═════ SUPPLIED RECORDS
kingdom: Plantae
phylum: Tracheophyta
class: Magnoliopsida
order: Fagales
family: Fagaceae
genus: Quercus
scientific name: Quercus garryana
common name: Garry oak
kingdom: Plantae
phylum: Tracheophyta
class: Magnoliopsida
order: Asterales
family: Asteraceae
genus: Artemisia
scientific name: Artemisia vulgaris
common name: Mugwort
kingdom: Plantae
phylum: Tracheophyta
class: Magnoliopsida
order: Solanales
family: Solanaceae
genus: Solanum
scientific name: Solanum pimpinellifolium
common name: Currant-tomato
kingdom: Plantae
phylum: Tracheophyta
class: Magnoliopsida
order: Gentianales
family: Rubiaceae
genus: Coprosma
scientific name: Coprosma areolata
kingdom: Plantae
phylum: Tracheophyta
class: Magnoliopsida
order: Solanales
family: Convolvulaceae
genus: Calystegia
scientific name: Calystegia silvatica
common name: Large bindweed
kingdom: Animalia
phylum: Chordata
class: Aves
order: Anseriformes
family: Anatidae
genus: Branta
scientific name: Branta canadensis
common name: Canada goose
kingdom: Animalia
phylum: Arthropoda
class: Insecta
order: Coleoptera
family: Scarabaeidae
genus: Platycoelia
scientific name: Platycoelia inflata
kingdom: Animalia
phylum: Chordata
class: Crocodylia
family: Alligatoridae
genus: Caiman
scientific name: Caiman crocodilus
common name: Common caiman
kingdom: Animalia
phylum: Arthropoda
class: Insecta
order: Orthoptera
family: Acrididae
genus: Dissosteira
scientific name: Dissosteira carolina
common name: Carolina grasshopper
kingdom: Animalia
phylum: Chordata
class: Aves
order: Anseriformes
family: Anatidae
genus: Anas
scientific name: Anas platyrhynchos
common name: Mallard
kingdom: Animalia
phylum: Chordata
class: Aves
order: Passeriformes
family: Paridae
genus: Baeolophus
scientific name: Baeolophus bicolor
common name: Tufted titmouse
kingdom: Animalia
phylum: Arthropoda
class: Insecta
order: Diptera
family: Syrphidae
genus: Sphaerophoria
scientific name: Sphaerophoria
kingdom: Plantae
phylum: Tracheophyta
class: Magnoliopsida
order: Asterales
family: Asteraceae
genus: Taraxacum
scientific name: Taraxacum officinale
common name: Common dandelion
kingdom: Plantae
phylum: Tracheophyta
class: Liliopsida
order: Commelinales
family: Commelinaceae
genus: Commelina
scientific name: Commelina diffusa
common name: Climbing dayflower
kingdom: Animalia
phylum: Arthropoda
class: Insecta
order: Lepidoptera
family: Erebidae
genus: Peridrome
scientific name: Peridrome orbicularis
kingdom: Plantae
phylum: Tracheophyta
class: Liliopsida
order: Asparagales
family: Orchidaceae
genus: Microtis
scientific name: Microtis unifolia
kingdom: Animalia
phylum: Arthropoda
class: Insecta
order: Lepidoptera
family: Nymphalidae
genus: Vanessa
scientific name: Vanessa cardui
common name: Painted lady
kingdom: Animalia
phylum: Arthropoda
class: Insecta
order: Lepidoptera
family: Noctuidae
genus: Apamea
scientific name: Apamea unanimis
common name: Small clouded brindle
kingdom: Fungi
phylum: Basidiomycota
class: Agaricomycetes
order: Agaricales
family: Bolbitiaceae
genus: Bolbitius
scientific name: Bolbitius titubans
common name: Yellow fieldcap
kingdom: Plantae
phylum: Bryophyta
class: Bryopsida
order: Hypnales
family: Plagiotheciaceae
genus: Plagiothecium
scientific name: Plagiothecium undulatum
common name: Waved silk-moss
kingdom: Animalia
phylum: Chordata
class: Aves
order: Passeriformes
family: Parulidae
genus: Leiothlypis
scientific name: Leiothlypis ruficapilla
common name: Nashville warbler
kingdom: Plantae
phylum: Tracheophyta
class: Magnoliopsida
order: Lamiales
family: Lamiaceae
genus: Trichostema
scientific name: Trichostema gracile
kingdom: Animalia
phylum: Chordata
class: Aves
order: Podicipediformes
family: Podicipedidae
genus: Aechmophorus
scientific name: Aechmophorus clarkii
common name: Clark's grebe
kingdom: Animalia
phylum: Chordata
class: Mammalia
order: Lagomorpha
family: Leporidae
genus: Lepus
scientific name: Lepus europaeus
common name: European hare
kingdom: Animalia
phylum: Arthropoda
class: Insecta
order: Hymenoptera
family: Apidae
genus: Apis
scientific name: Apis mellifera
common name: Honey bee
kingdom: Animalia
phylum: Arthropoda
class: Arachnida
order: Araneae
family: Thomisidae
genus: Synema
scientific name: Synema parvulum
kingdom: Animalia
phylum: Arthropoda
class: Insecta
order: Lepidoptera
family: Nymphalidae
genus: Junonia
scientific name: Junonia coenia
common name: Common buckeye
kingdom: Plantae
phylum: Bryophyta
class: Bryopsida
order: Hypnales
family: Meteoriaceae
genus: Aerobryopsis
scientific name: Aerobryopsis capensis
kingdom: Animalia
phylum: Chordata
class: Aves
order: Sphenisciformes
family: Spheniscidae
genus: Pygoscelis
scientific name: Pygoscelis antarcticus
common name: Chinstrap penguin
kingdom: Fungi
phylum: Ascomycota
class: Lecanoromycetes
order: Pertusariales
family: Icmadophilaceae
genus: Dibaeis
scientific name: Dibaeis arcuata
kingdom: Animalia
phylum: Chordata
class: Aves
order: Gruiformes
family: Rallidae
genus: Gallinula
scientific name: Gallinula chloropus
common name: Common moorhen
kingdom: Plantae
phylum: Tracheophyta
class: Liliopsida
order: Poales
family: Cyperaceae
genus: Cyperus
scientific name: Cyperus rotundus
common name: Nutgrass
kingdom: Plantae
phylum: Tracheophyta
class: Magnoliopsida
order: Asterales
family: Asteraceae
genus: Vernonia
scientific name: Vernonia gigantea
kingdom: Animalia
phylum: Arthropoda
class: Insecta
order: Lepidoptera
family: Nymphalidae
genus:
══════════
GOAL: Rewrite the records above, changing every "common name" to "vernacular name" and leaving everything else the same.

SOLUTION TO THE PROBLEM:
kingdom: Plantae
phylum: Tracheophyta
class: Magnoliopsida
order: Fagales
family: Fagaceae
genus: Quercus
scientific name: Quercus garryana
vernacular name: Garry oak
kingdom: Plantae
phylum: Tracheophyta
class: Magnoliopsida
order: Asterales
family: Asteraceae
genus: Artemisia
scientific name: Artemisia vulgaris
vernacular name: Mugwort
kingdom: Plantae
phylum: Tracheophyta
class: Magnoliopsida
order: Solanales
family: Solanaceae
genus: Solanum
scientific name: Solanum pimpinellifolium
vernacular name: Currant-tomato
kingdom: Plantae
phylum: Tracheophyta
class: Magnoliopsida
order: Gentianales
family: Rubiaceae
genus: Coprosma
scientific name: Coprosma areolata
kingdom: Plantae
phylum: Tracheophyta
class: Magnoliopsida
order: Solanales
family: Convolvulaceae
genus: Calystegia
scientific name: Calystegia silvatica
vernacular name: Large bindweed
kingdom: Animalia
phylum: Chordata
class: Aves
order: Anseriformes
family: Anatidae
genus: Branta
scientific name: Branta canadensis
vernacular name: Canada goose
kingdom: Animalia
phylum: Arthropoda
class: Insecta
order: Coleoptera
family: Scarabaeidae
genus: Platycoelia
scientific name: Platycoelia inflata
kingdom: Animalia
phylum: Chordata
class: Crocodylia
family: Alligatoridae
genus: Caiman
scientific name: Caiman crocodilus
vernacular name: Common caiman
kingdom: Animalia
phylum: Arthropoda
class: Insecta
order: Orthoptera
family: Acrididae
genus: Dissosteira
scientific name: Dissosteira carolina
vernacular name: Carolina grasshopper
kingdom: Animalia
phylum: Chordata
class: Aves
order: Anseriformes
family: Anatidae
genus: Anas
scientific name: Anas platyrhynchos
vernacular name: Mallard
kingdom: Animalia
phylum: Chordata
class: Aves
order: Passeriformes
family: Paridae
genus: Baeolophus
scientific name: Baeolophus bicolor
vernacular name: Tufted titmouse
kingdom: Animalia
phylum: Arthropoda
class: Insecta
order: Diptera
family: Syrphidae
genus: Sphaerophoria
scientific name: Sphaerophoria
kingdom: Plantae
phylum: Tracheophyta
class: Magnoliopsida
order: Asterales
family: Asteraceae
genus: Taraxacum
scientific name: Taraxacum officinale
vernacular name: Common dandelion
kingdom: Plantae
phylum: Tracheophyta
class: Liliopsida
order: Commelinales
family: Commelinaceae
genus: Commelina
scientific name: Commelina diffusa
vernacular name: Climbing dayflower
kingdom: Animalia
phylum: Arthropoda
class: Insecta
order: Lepidoptera
family: Erebidae
genus: Peridrome
scientific name: Peridrome orbicularis
kingdom: Plantae
phylum: Tracheophyta
class: Liliopsida
order: Asparagales
family: Orchidaceae
genus: Microtis
scientific name: Microtis unifolia
kingdom: Animalia
phylum: Arthropoda
class: Insecta
order: Lepidoptera
family: Nymphalidae
genus: Vanessa
scientific name: Vanessa cardui
vernacular name: Painted lady
kingdom: Animalia
phylum: Arthropoda
class: Insecta
order: Lepidoptera
family: Noctuidae
genus: Apamea
scientific name: Apamea unanimis
vernacular name: Small clouded brindle
kingdom: Fungi
phylum: Basidiomycota
class: Agaricomycetes
order: Agaricales
family: Bolbitiaceae
genus: Bolbitius
scientific name: Bolbitius titubans
vernacular name: Yellow fieldcap
kingdom: Plantae
phylum: Bryophyta
class: Bryopsida
order: Hypnales
family: Plagiotheciaceae
genus: Plagiothecium
scientific name: Plagiothecium undulatum
vernacular name: Waved silk-moss
kingdom: Animalia
phylum: Chordata
class: Aves
order: Passeriformes
family: Parulidae
genus: Leiothlypis
scientific name: Leiothlypis ruficapilla
vernacular name: Nashville warbler
kingdom: Plantae
phylum: Tracheophyta
class: Magnoliopsida
order: Lamiales
family: Lamiaceae
genus: Trichostema
scientific name: Trichostema gracile
kingdom: Animalia
phylum: Chordata
class: Aves
order: Podicipediformes
family: Podicipedidae
genus: Aechmophorus
scientific name: Aechmophorus clarkii
vernacular name: Clark's grebe
kingdom: Animalia
phylum: Chordata
class: Mammalia
order: Lagomorpha
family: Leporidae
genus: Lepus
scientific name: Lepus europaeus
vernacular name: European hare
kingdom: Animalia
phylum: Arthropoda
class: Insecta
order: Hymenoptera
family: Apidae
genus: Apis
scientific name: Apis mellifera
vernacular name: Honey bee
kingdom: Animalia
phylum: Arthropoda
class: Arachnida
order: Araneae
family: Thomisidae
genus: Synema
scientific name: Synema parvulum
kingdom: Animalia
phylum: Arthropoda
class: Insecta
order: Lepidoptera
family: Nymphalidae
genus: Junonia
scientific name: Junonia coenia
vernacular name: Common buckeye
kingdom: Plantae
phylum: Bryophyta
class: Bryopsida
order: Hypnales
family: Meteoriaceae
genus: Aerobryopsis
scientific name: Aerobryopsis capensis
kingdom: Animalia
phylum: Chordata
class: Aves
order: Sphenisciformes
family: Spheniscidae
genus: Pygoscelis
scientific name: Pygoscelis antarcticus
vernacular name: Chinstrap penguin
kingdom: Fungi
phylum: Ascomycota
class: Lecanoromycetes
order: Pertusariales
family: Icmadophilaceae
genus: Dibaeis
scientific name: Dibaeis arcuata
kingdom: Animalia
phylum: Chordata
class: Aves
order: Gruiformes
family: Rallidae
genus: Gallinula
scientific name: Gallinula chloropus
vernacular name: Common moorhen
kingdom: Plantae
phylum: Tracheophyta
class: Liliopsida
order: Poales
family: Cyperaceae
genus: Cyperus
scientific name: Cyperus rotundus
vernacular name: Nutgrass
kingdom: Plantae
phylum: Tracheophyta
class: Magnoliopsida
order: Asterales
family: Asteraceae
genus: Vernonia
scientific name: Vernonia gigantea
kingdom: Animalia
phylum: Arthropoda
class: Insecta
order: Lepidoptera
family: Nymphalidae
genus:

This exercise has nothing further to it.